Comment by Dr. Richard Ablin:

A Comment on Medicare's Recent Decision to Cover Cryosurgery for Localized Prostate Cancer

In further reference to national Medicare coverage for cryosurgery, we welcome this long over due decision by the Health Care Finance Administration (HCFA). However, in making and commenting on this announcement, I take a rather dim view of the technically correct, but glib, statements by Grant Bagley, M.D., Director of HCFA's Coverage and Analysis Group.

As reported in Oncology News International (page 18, April, 1999), Doctor Bagley stated "Our decision means beneficiaries will have greater access to cutting-edge technology to combat prostate cancer" and "Medicare beneficiaries will now have another option to discuss with their doctors to help determine their treatment". In spite of HCFA's earlier persistance of a non-coverage policy for cryosurgery, it has been known for sometime that a representative segment of the medical community, including physicians, hospitals and insurers (other than Medicare) accepted that cryosurgery, shortly following its re-introduction with improved technological modifications for the treatment of prostate cancer, has been safe and effective.

Furthermore, many patients with co-existing medical conditions, for whom the less traumatic and less stressful effects of cryosurgery (which was one of the initial purposes for which it was intended) vs. radical surgery was unequivocally indicated, were, due to personal financial constraints, denied access to cryosurgery, and suffered the possible consequences.

It has been unfortunate that it took HCFA so long to recognize the clear advantages of cryosurgery for the treatment of prostate cancer, when similar or lesser benefits, with associated increased morbidity, were still well accepted for other forms of treatment. In this regard, neither of the presently highly thought of forms of early treatment, i.e., radical prostatectomy and external beam radiation, are definitive. In the case of radical prostatectomy, data show that upwards of 50% of prostate cancer patients presurgically thought to have organ-confined disease have extracapsular disease. And perhaps most revealing, attention drawn by Coley et al. (Ann. Intern. Med., 126:468, 1997) to analysis of data from national Medicare claims (Lu-Yao et al. J. Nat'l. Cancer Inst., 88:116, 1996), indicates that approximately 25% of patients reported to have pathologically localized disease at the time of radical prostatectomy require additional treatment within 5 years. External beam radiation, not to mention the side effects, shows a local recurrence of prostate cancer which approaches 80% by 7 years. And, up to 40% of patients receiving conformal radiotherapy will have a positive biopsy.
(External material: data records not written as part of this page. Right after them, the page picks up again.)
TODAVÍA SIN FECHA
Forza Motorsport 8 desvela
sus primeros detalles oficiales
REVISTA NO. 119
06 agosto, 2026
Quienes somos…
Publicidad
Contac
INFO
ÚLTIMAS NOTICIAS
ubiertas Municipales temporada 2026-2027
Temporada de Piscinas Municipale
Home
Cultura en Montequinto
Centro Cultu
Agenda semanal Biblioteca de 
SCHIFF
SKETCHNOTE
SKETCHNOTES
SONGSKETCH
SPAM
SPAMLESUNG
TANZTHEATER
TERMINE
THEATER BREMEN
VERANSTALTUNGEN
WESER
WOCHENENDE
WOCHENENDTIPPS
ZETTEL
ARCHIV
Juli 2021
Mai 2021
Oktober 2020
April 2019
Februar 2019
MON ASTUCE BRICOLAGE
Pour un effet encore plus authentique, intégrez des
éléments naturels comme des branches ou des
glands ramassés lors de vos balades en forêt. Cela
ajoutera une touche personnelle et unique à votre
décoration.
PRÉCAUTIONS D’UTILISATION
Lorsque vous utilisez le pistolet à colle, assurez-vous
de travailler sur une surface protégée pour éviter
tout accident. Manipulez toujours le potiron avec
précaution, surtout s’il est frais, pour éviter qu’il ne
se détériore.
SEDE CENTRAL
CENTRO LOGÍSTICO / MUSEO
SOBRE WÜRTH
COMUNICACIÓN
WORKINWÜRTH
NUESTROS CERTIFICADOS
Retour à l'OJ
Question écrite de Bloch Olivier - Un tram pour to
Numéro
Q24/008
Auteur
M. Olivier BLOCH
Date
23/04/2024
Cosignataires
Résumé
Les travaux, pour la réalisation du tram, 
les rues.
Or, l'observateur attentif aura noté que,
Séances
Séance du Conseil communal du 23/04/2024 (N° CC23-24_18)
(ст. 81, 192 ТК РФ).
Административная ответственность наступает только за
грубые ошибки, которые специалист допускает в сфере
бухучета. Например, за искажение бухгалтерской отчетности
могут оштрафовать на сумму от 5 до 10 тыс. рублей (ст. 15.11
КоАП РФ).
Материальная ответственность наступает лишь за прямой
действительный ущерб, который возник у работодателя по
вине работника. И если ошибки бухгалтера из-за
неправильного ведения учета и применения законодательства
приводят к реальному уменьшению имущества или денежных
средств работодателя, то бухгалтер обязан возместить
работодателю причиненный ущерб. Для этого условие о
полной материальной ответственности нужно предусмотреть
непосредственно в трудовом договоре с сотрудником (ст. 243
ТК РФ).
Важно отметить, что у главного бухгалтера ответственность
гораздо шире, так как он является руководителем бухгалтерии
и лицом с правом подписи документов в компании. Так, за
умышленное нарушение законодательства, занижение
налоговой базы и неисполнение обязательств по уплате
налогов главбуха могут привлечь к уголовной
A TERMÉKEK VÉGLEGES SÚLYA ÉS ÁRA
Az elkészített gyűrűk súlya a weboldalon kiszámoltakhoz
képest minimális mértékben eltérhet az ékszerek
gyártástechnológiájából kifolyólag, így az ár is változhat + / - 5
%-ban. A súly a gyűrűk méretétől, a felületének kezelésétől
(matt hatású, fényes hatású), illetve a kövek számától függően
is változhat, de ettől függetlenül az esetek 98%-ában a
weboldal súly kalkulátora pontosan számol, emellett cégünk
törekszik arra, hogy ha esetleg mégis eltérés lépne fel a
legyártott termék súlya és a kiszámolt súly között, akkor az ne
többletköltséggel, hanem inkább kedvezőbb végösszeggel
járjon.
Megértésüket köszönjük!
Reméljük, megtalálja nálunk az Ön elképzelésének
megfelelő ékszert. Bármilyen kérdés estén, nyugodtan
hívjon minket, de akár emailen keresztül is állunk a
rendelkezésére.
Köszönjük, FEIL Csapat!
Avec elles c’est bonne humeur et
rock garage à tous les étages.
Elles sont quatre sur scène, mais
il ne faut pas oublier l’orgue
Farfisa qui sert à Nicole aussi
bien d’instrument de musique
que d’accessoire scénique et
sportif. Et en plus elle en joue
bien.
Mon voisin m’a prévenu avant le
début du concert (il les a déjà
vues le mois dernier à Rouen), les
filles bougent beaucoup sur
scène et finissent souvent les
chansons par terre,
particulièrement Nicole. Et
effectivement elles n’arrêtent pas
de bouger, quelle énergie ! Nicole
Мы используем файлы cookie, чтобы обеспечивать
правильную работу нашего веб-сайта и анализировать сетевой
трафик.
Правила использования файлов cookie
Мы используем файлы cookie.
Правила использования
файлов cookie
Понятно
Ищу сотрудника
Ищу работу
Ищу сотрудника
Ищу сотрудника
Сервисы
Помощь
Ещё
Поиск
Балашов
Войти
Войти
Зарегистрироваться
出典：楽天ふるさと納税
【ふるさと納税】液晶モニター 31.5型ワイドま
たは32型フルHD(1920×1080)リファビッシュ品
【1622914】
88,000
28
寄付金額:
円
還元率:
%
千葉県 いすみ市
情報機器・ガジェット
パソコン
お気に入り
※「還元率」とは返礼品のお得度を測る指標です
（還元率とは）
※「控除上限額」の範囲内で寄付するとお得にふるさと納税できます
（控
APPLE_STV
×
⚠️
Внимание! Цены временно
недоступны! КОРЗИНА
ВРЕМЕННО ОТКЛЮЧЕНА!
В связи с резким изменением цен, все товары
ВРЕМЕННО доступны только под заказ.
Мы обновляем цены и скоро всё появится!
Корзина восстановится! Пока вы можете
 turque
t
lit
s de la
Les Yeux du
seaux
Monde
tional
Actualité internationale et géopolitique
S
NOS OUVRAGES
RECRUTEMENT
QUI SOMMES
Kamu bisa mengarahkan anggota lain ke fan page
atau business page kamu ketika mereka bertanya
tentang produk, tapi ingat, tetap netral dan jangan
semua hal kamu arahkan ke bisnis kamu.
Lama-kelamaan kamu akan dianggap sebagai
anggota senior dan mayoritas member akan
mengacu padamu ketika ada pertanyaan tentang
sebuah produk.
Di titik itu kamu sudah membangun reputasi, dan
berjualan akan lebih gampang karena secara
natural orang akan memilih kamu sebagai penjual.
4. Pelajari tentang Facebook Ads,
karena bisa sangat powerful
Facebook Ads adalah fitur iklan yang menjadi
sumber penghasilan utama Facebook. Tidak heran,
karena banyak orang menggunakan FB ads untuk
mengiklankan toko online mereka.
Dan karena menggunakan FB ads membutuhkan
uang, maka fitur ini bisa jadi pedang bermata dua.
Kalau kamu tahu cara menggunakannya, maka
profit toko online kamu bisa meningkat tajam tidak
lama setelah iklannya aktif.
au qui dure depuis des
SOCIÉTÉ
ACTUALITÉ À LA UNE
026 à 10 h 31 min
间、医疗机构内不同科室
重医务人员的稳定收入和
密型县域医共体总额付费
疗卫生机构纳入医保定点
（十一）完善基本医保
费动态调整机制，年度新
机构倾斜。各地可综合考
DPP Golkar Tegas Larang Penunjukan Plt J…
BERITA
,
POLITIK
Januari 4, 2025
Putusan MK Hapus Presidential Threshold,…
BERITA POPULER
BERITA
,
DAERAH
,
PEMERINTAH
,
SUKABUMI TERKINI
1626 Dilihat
By comparison, long-term survival data from previous studies demonstrated that cryosurgery was equivalent to radical prostatectomy and radiation (Bonney et al., Urology, 19:37, 1982). Clinical experience with current percutaneous transperineal ultrasound-guided cryosurgery at several centers evaluated by the percent negative biopsies from 1000+ patients followed-uo to 4 years ranged from 71-96% (Bahn et al. Personal Communication; Schmidt et al. CA- A Cancer J Clin, 48:239, 1998). It must be noted that the percent negative biopsies included patients who underwent cryosurgery of the prostate after failure of radiation therapy, i.e., salvage cryotherapy. Presented earlier this year by Dr. John Long (New England Medical Center, Boston, MA), the results of an 800 patient multi-site retrospective comparative study of brachytherapy and cryosurgery showed that while the results were about equal among low-risk prostate cancer patients, cryosurgery outperformed brachytherapy among patients considered high-risk (9th International Prostate Cancer Update, Beaver Creek, CO, 24 January, 1999).

Is not being told you have cancer bad enough, only then to be told next, particularly with possible knowledge of the less than definitive treatments available, that you do not have access to perhaps the best therapy for you! Every patient should have the chance to make a choice, including Doctor Bagley.